Mme V… était venue, comme beaucoup de femmes, à l’amour saphique, moins par goût de la femme de préférence à l’homme, que par suite de sa honte à avouer ses désirs à un homme.

Toute sa vie, elle avait rêvé d’être non seulement violentée par une main brutale, mais fouettée avec des verges sur la vulve. Jamais elle n’eut l’audace de laisser soupçonner son souhait à son mari. Elle se confia à une amie qui lui rendit ce service d’abord par complaisance, puis avec une joie intense, ce procédé ayant fait lever en elle une tendance au sadisme qu’elle satisfaisait en comblant sa compagne de bonheur.

Les religieuses s’appliquant la discipline, se condamnant à mille petites tortures, font du masochisme cérébral qui, très souvent, devient matériel, car il est patent que, durant les extases, les délires religieux, le sexe des « saintes » est en pleine ébullition et donne lieu à tous les phénomènes passionnels.

Le masochisme peut prendre une forme excessive et ne pas se contenter de fessées sans grande cruauté.

Les docteurs qui voient de près les bizarreries humaines ont, dans leurs notes, maintes histoires où l’on voit des créatures poussées par cette passion jusqu’à se martyriser véritablement.

Nous avons sous les yeux le dossier d’une veuve qui, tous les soirs, se masturbait devant le portrait de son mari et, n’arrivant pas à déterminer l’orgasme et s’accusant de froideur, d’infidélité au cher mort, se condamnait à mille tortures. Entre autres choses, elle faisait rougir un fer à friser et se le posait sur le ventre. Au bout d’un certain temps, les cicatrices se touchaient et ne se guérissaient plus. Il fallut recourir au médecin et avouer l’étrange plaisir que l’on recherchait.

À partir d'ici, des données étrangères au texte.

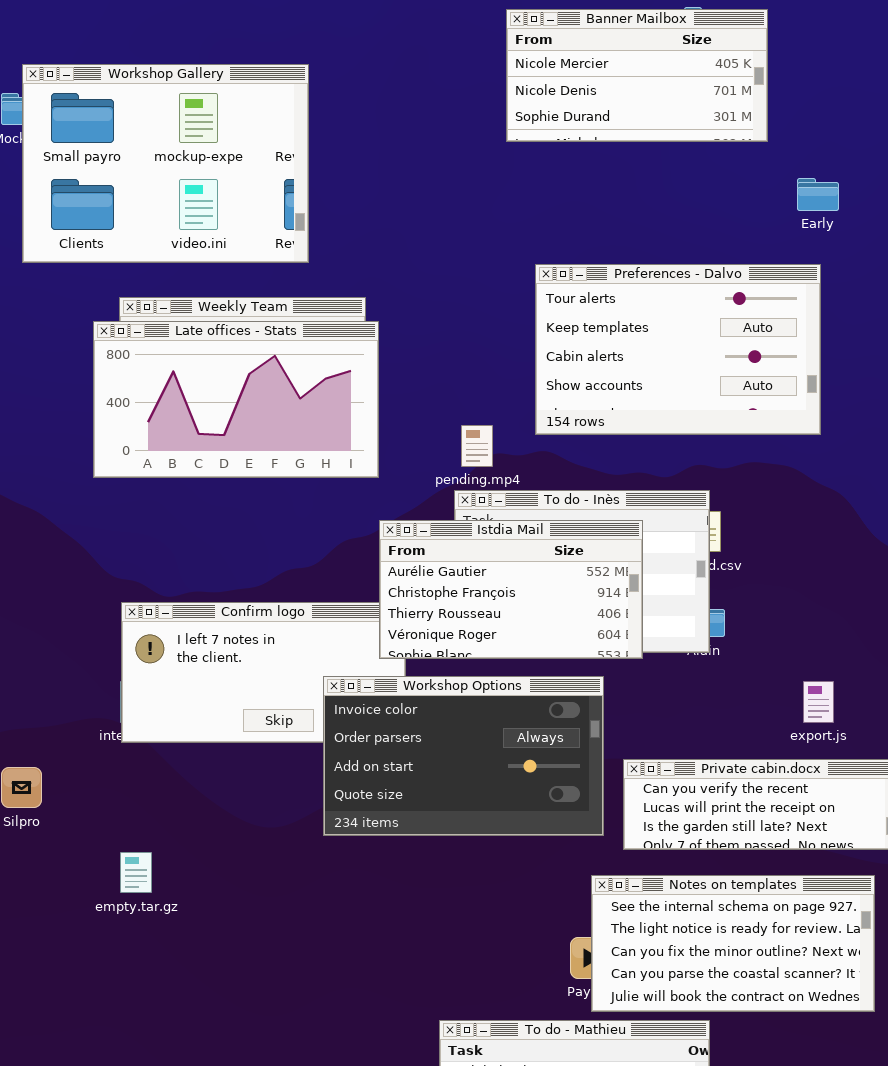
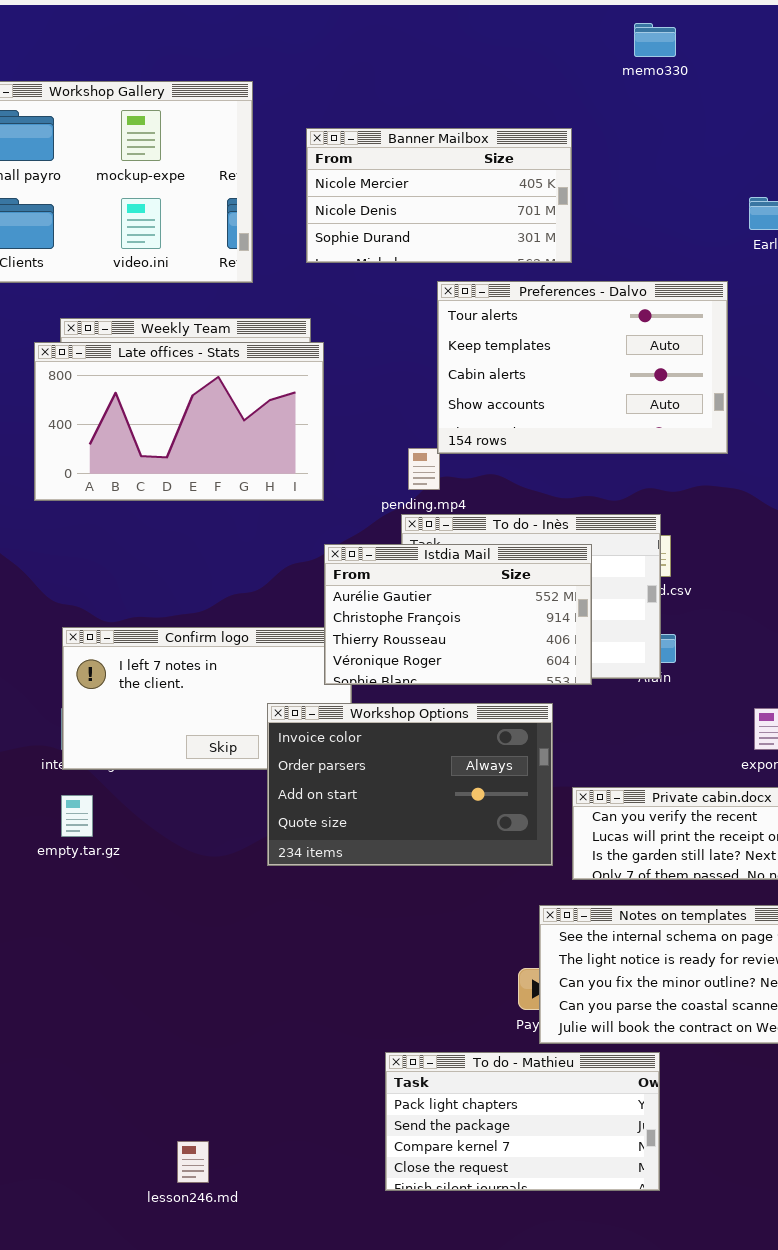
Banner Mailbox: [506,9,768,142] -> [306,128,572,263], moved
Preferences - Dalvo: [535,264,821,435] -> [437,281,728,454], moved
empty.tar.gz: [120,852,152,893] -> [61,795,93,837], moved

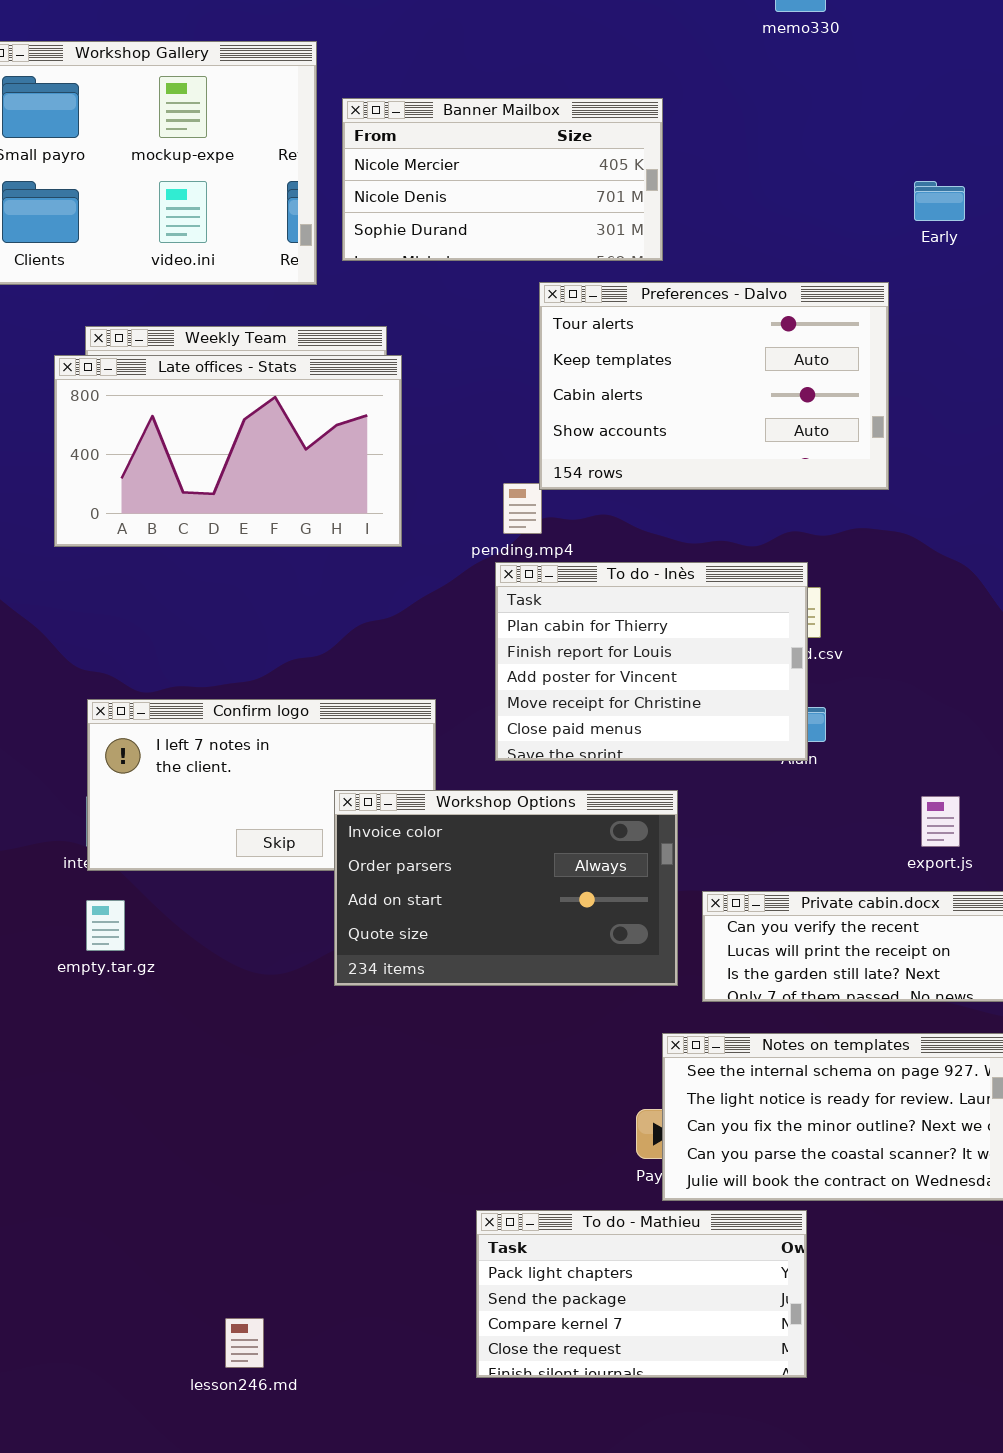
Banner Mailbox: [306,128,572,263] -> [342,98,663,261], moved
Istdia Mail: [324,544,592,685] -> none, closed

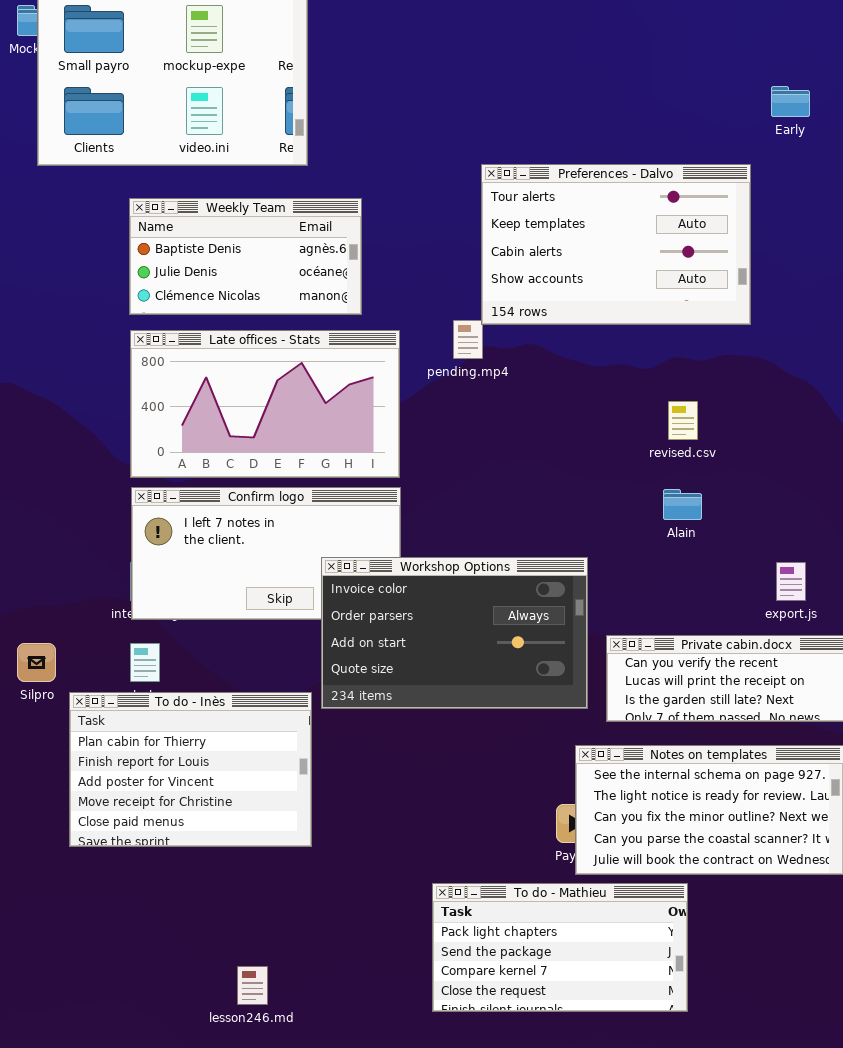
Banner Mailbox: [342,98,663,261] -> none, closed
Late offices - Stats: [54,355,402,547] -> [130,330,400,478], moved
To do - Inès: [495,562,808,761] -> [69,692,312,847], moved

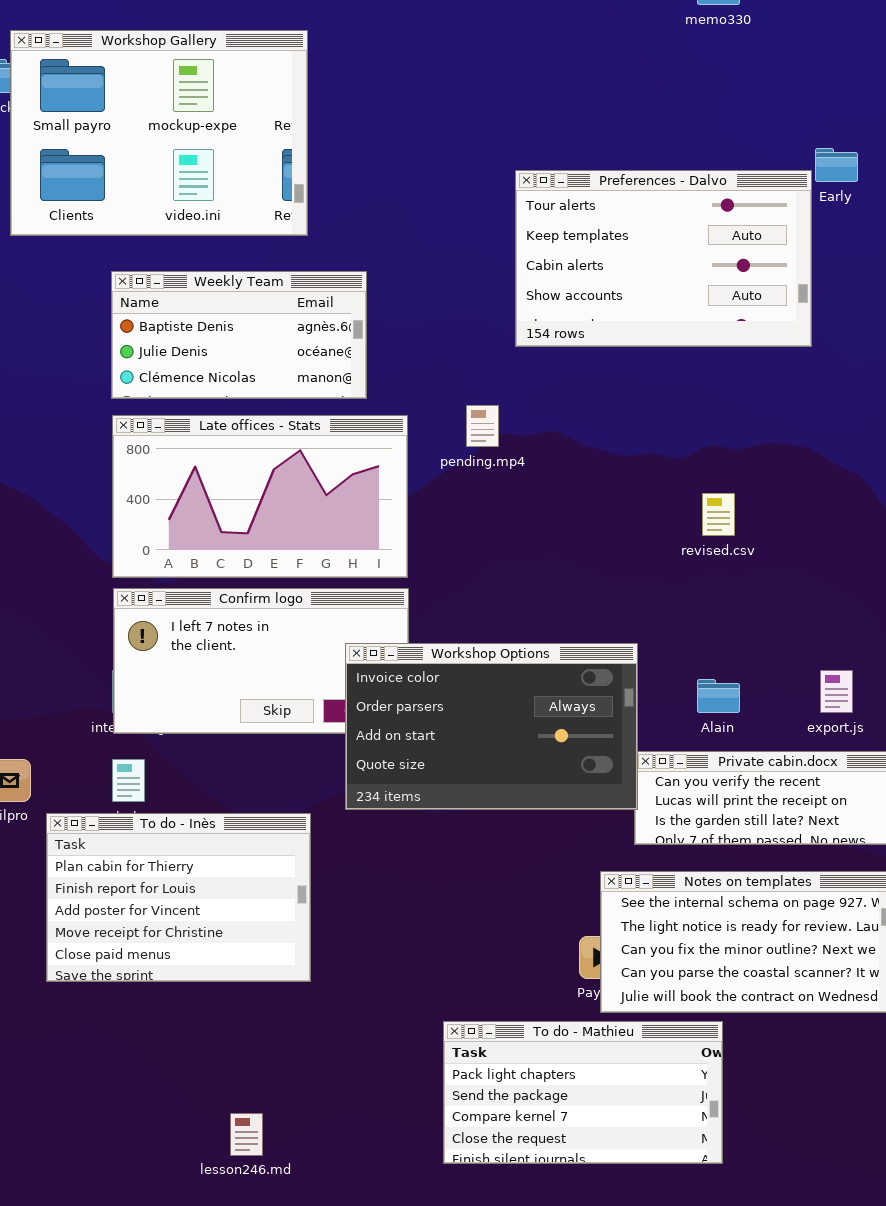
Preferences - Dalvo: [481,164,751,325] -> [515,170,812,347], moved
Alain: [663,489,702,520] -> [697,679,740,713], moved
Workshop Options: [321,557,588,709] -> [345,643,638,810], moved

Il n’est pas rare que dans l’amour saphique, entre hermaphrodites ou femmes-mâles et femelles, il soit fait usage de verges postiches d’une grosseur démesurée ou pourvues d’appendices destinés à froisser, à meurtrir ou à déchirer le sexe dans lequel ils pénètrent pour l’égal plaisir du bourreau et de la patiente.

Les objets les plus hétéroclites et pouvant blesser gravement sont parfois employés.

Il n’est pas rare qu’un médecin doive intervenir pour extraire du vagin ou de la matrice des éclats de verre, des débris d’objets que l’amante ou la masturbatrice ont brisé dans leur fureur passionnelle aveugle.

Mme M…, une lesbienne ardente, exigeait que ses amantes la mordissent jusqu’au sang aux lèvres, aux seins, au sexe.

Une autre adorait que sa compagne frictionnât son clitoris et sa vulve à l’aide d’une brosse en crin très dur.

Et, ce qui prouve l’état cérébral absolument morbide de ces femmes qui, à l’extérieur conservent l’apparence de l’équilibre mental, c’est l’espèce d’inconscience morale avec laquelle elles accomplissent les actes les plus ridicules, les plus grotesques et les plus révoltants. En face d’êtres normaux, elles rougiraient ; mais du moment qu’elles ont trouvé une complice, vis-à-vis de celle-ci et d’elles-mêmes, elles deviennent d’une impudeur et d’une amoralité absolues.

Jamais une invertie, une masochiste, une sadique n’a l’idée de penser qu’elle est anormale ni ne songe à s’effrayer de ses impulsions, de ses délires.